2023-07-18 13:08:07

by Alan C. Assis

[permalink] [raw]
Subject: Re: File system robustness

Hi Bjørn,

On 7/18/23, Bjørn Forsman <[email protected]> wrote:
> On Tue, 18 Jul 2023 at 08:03, Kai Tomerius <[email protected]> wrote:
>> I should have mentioned that I'll have a large NAND flash, so ext4
>> might still be the file system of choice. The other ones you mentioned
>> are interesting to consider, but seem to be more fitting for a smaller
>> NOR flash.
>
> If you mean raw NAND flash I would think UBIFS is still the way to go?
> (It's been several years since I was into embedded Linux systems.)
>
> https://elinux.org/images/0/02/Filesystem_Considerations_for_Embedded_Devices.pdf
> is focused on eMMC/SD Cards, which have built-in controllers that
> enable them to present a block device interface, which is very unlike
> what raw NAND devices have.
>
> Please see https://www.kernel.org/doc/html/latest/filesystems/ubifs.html
> for more info.
>

You are right, for NAND there is an old (but gold) presentation here:

https://elinux.org/images/7/7e/ELC2009-FlashFS-Toshiba.pdf

UBIFS and YAFFS2 are the way to go.

But please note that YAFFS2 needs license payment for commercial
application (something that I only discovered recently when Xiaomi
integrated it into NuttX mainline, bad surprise).

BR,

Alan


2023-07-18 21:54:00

by Theodore Ts'o

[permalink] [raw]
Subject: Re: File system robustness

On Tue, Jul 18, 2023 at 10:04:55AM -0300, Alan C. Assis wrote:
>
> You are right, for NAND there is an old (but gold) presentation here:
>
> https://elinux.org/images/7/7e/ELC2009-FlashFS-Toshiba.pdf
>
> UBIFS and YAFFS2 are the way to go.

This presentation is specifically talking about flash devices that do
not have a flash translation layer (that is, they are using the MTD
interface).

There are multiple kinds of flash devices, that can be exported via
different interfaces: MTD, USB Storage, eMMC, UFS, SATA, SCSI, NVMe,
etc. There are also differences in terms of the sophistication of the
Flash Translation Layer in terms of how powerful is the
microcontroller, how much memory and persistant storage for flash
metadata is available to the FTL, etc.

F2FS is a good choice for "low end flash", especially those flash
devices that use a very simplistic mapping between LBA (block/sector
numbers) and the physical flash to be used, and may have a very
limited number of flash blocks that can be open for modification at a
time. For more sophiscated flash storage devices (e.g., SSD's and
higher end flash devices), this consideration won't matter, and then
the best file system to use will be very dependant on your workload.

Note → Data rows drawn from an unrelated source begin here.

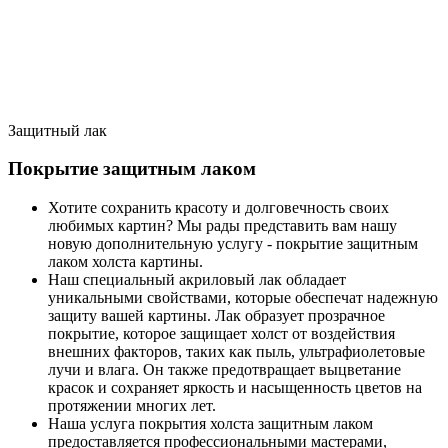
Защитный лак
Покрытие защитным лаком
Хотите сохранить красоту и долговечность своих
любимых картин? Мы рады представить вам нашу
новую дополнительную услугу - покрытие защитным
лаком холста картины.
Наш специальный акриловый лак обладает
уникальными свойствами, которые обеспечат надежную
защиту вашей картины. Лак образует прозрачное
покрытие, которое защищает холст от воздействия
внешних факторов, таких как пыль, ультрафиолетовые
лучи и влага. Он также предотвращает выцветание
красок и сохраняет яркость и насыщенность цветов на
протяжении многих лет.
Наша услуга покрытия холста защитным лаком
предоставляется профессиональными мастерами,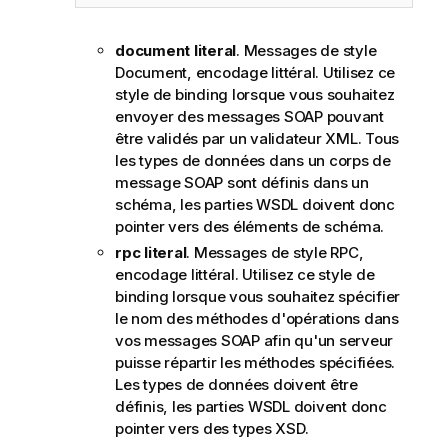
document literal
. Messages de style
Document, encodage littéral. Utilisez ce
style de binding lorsque vous souhaitez
envoyer des messages SOAP pouvant
être validés par un validateur XML. Tous
les types de données dans un corps de
message SOAP sont définis dans un
schéma, les parties WSDL doivent donc
pointer vers des éléments de schéma.
rpc literal
. Messages de style RPC,
encodage littéral. Utilisez ce style de
binding lorsque vous souhaitez spécifier
le nom des méthodes d'opérations dans
vos messages SOAP afin qu'un serveur
puisse répartir les méthodes spécifiées.
Les types de données doivent être
définis, les parties WSDL doivent donc
pointer vers des types XSD.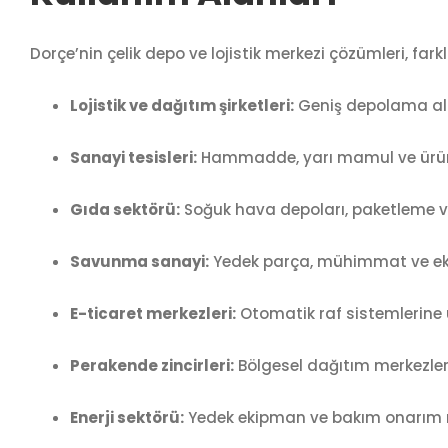
Dorçe’nin çelik depo ve lojistik merkezi çözümleri, farkl
Lojistik ve dağıtım şirketleri:
Geniş depolama alan
Sanayi tesisleri:
Hammadde, yarı mamul ve ürün
Gıda sektörü:
Soğuk hava depoları, paketleme ve
Savunma sanayi:
Yedek parça, mühimmat ve ek
E-ticaret merkezleri:
Otomatik raf sistemlerine 
Perakende zincirleri:
Bölgesel dağıtım merkezleri 
Enerji sektörü:
Yedek ekipman ve bakım onarım m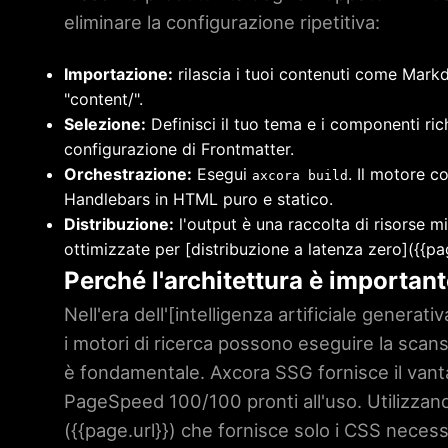
eliminare la configurazione ripetitiva:
Importazione:
rilascia i tuoi contenuti come Mark
"content/".
Selezione:
Definisci il tuo tema e i componenti ric
configurazione di Frontmatter.
Orchestrazione:
Esegui
. Il motore co
axcora build
Handlebars in HTML puro e statico.
Distribuzione:
l'output è una raccolta di risorse m
ottimizzate per [distribuzione a latenza zero](
{{pa
Perché l'architettura è importan
Nell'era dell'[intelligenza artificiale generativ
i motori di ricerca possono eseguire la scansi
è fondamentale. Axcora SSG fornisce il vant
PageSpeed ​​100/100 pronti all'uso. Utilizza
(
{{page.url}}
) che fornisce solo i CSS necessar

In answer to Kai's original question, the setup that was described
should be fine --- assuming high quality hardware. There are some
flash devices that designed to handle power failures correctly; which
is to say, if power is cut suddenly, the data used by the Flash
Translation Layer can be corrupted, in which case data written months
or years ago (not just recent data) could be lost. There have been
horror stories about wedding photographers who dropped their camera,
and the SD Card came shooting out, and *all* of the data that was shot
on some couple's special day was completely *gone*.

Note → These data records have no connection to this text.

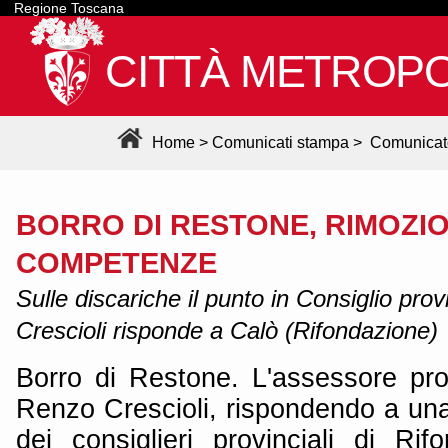
Regione Toscana
CITTÀ METROPO
Home
>
Comunicati stampa
>
Comunicat
BORRO DI RESTONE, RIMOZIO
COMPETENZE
Sulle discariche il punto in Consiglio pro
Crescioli risponde a Calò (Rifondazione)
Borro di Restone. L'assessore prov
Renzo Crescioli, rispondendo a una
dei consiglieri provinciali di Ri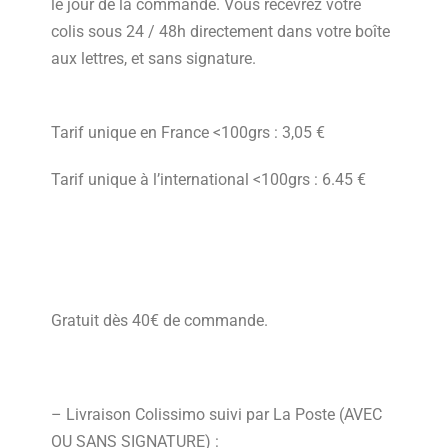
le jour de la commande. Vous recevrez votre
colis sous 24 / 48h directement dans votre boîte
aux lettres, et sans signature.
Tarif unique en France <100grs : 3,05 €
Tarif unique à l’international <100grs : 6.45 €
Gratuit dès 40€ de commande.
– Livraison Colissimo suivi par La Poste (AVEC
OU SANS SIGNATURE) :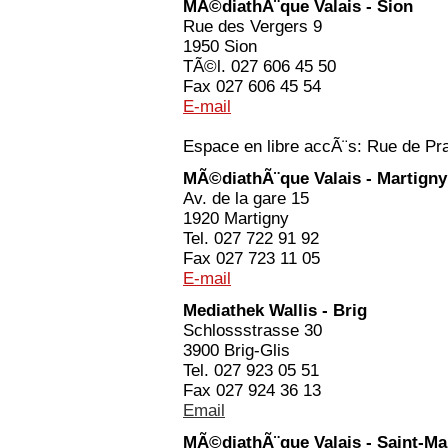
MÃ©diathÃ¨que Valais - Sion
Rue des Vergers 9
1950 Sion
TÃ©l. 027 606 45 50
Fax 027 606 45 54
E-mail
Espace en libre accÃ¨s: Rue de Pra
MÃ©diathÃ¨que Valais - Martigny
Av. de la gare 15
1920 Martigny
Tel. 027 722 91 92
Fax 027 723 11 05
E-mail
Mediathek Wallis - Brig
Schlossstrasse 30
3900 Brig-Glis
Tel. 027 923 05 51
Fax 027 924 36 13
Email
MÃ©diathÃ¨que Valais - Saint-Ma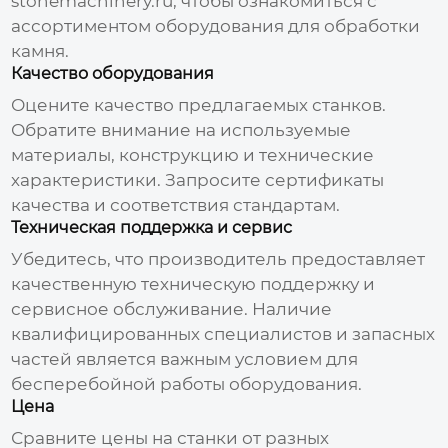
stonemachinery.ru
, чтобы ознакомиться с
ассортиментом оборудования для обработки
камня.
Качество оборудования
Оцените качество предлагаемых станков.
Обратите внимание на используемые
материалы, конструкцию и технические
характеристики. Запросите сертификаты
качества и соответствия стандартам.
Техническая поддержка и сервис
Убедитесь, что производитель предоставляет
качественную техническую поддержку и
сервисное обслуживание. Наличие
квалифицированных специалистов и запасных
частей является важным условием для
бесперебойной работы оборудования.
Цена
Сравните цены на станки от разных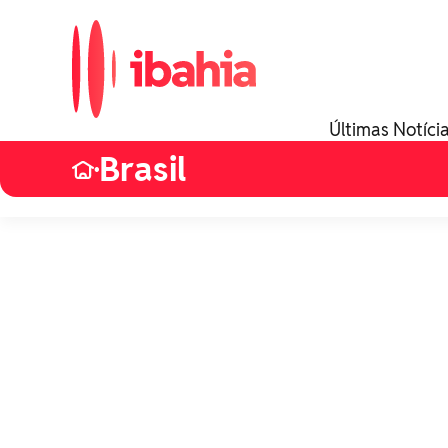
Últimas Notíci
Brasil
•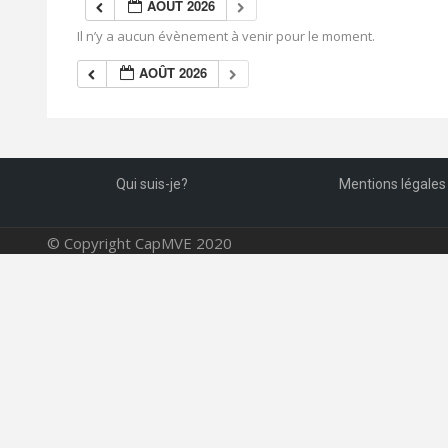
AOÛT 2026
Il n’y a aucun évènement à venir pour le moment.
AOÛT 2026
Qui suis-je?
Mentions légales
© Copyright CapMVE 2020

Assuming that you have valid, power drop safe hardware, running fsck
after a power cut is not necessary, at least as far as file system
consistency is concerned. If you have badly written userspace
application code, then all bets can be off. For example, consider the
following sequence of events:

1) An application like Tuxracer truncates the top-ten score file
2) It then writes a new top-ten score file
3) <Fail to call fsync, or write the file to a foo.new and then
rename on top of the old version of the file>
4) Ut then closes the Open GL library, triggering a bug in the cruddy
proprietary binary-only kernel module video driver,
leading to an immediate system crash.
5) Complain to the file system developers that users' top-ten score
file was lost, and what are the file system developers going to
do about it?
6) File system developers start creating T-shirts saying that what userspace
applications really are asking for is a new open(2) flag, O_PONIES[1]

[1] https://blahg.josefsipek.net/?p=364

So when you talk about overall system robustness, you need robust
hardware, you need a robust file aystem, you need to use the file
system correctly, and you have robust userspace applications.

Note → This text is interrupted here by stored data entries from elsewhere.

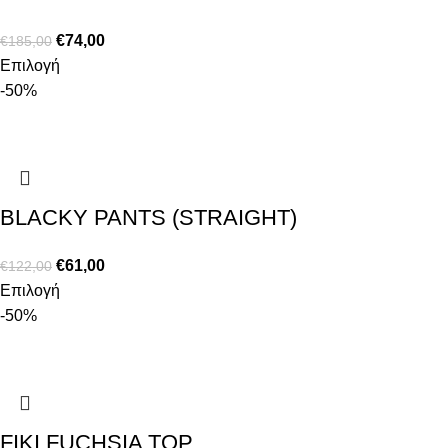
€
74,00
€
185,00
Επιλογή
-50%
BLACKY PANTS (STRAIGHT)
€
61,00
€
122,00
Επιλογή
-50%
FIKI FUCHSIA TOP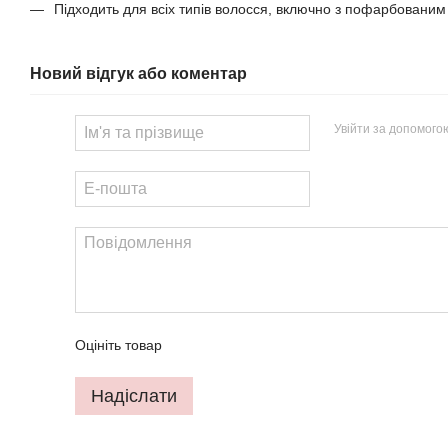
Підходить для всіх типів волосся, включно з пофарбовани
Новий відгук або коментар
Увійти за допомого
Оцініть товар
Надіслати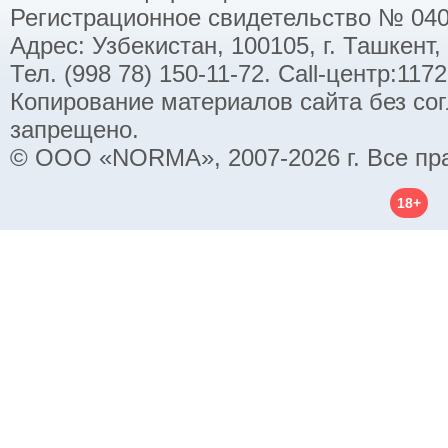
Регистрационное свидетельство № 040
Адрес: Узбекистан, 100105, г. Ташкент,
Тел. (998 78) 150-11-72. Call-центр:11
Копирование материалов сайта без со
запрещено.
© ООО «NORMA», 2007-2026 г. Все пр
18+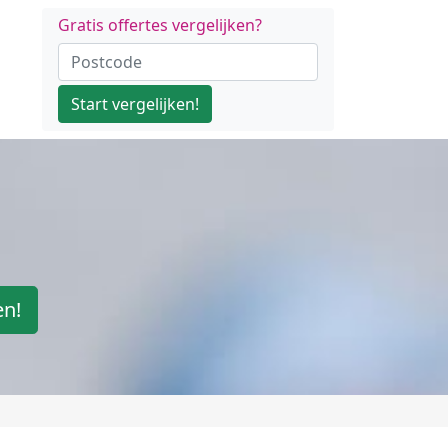
Gratis offertes vergelijken?
Start vergelijken!
en!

If you get it all right, you'll be fine. On the other hand, if you
have crappy hardware (such as might be found for cheap in the checkout
counter of the local Micro Center, or in a back alley vendor in
Shenzhen, China), or if you do something like misconfigure the file
system such as using the "nobarrier" mount option "to speed things
up", or if you have applications that update files in an unsafe
manner, then you will have problems.

Welcome to systems engineering. :-)

- Ted

2023-07-19 06:44:46

by Martin Steigerwald

[permalink] [raw]
Subject: Re: File system robustness

Theodore Ts'o - 18.07.23, 23:32:12 CEST:
> If you get it all right, you'll be fine. On the other hand, if you
> have crappy hardware (such as might be found for cheap in the checkout
> counter of the local Micro Center, or in a back alley vendor in
> Shenzhen, China), or if you do something like misconfigure the file
> system such as using the "nobarrier" mount option "to speed things
> up", or if you have applications that update files in an unsafe
> manner, then you will have problems.

Is "nobarrier" mount option still a thing? I thought those mount options
have been deprecated or even removed with the introduction of cache flush
handling in kernel 2.6.37?

Hmm, the mount option has been removed from XFS in in kernel 4.19
according to manpage, however no mention of any deprecation or removal
in ext4 manpage. It also does not seem to be removed in BTRFS at least
according to manpage btrfs(5).

--
Martin



2023-07-19 11:08:01

by Kai Tomerius

[permalink] [raw]
Subject: Re: File system robustness

> In answer to Kai's original question, the setup that was described
> should be fine --- assuming high quality hardware.

I wonder how to judge that ... it's an eMMC supposedly complying to
some JEDEC standard, so it *should* be ok.

> ... if power is cut suddenly, the data used by the Flash
> Translation Layer can be corrupted, in which case data written months
> or years ago (not just recent data) could be lost.

At least I haven't observed anything like that up to now.

But on another aspect: how about the interaction between dm-integrity
and ext4? Sure, they each have their own journal, and they're
independent layers. Is there anything that could go wrong, say a block
that can't be recovered in the dm-integrity layer, causing ext4 to run
into trouble, e.g., an I/O error that prevents ext4 from mounting?

I assume tne answer is "No", but can I be sure?

Thx
regards
Kai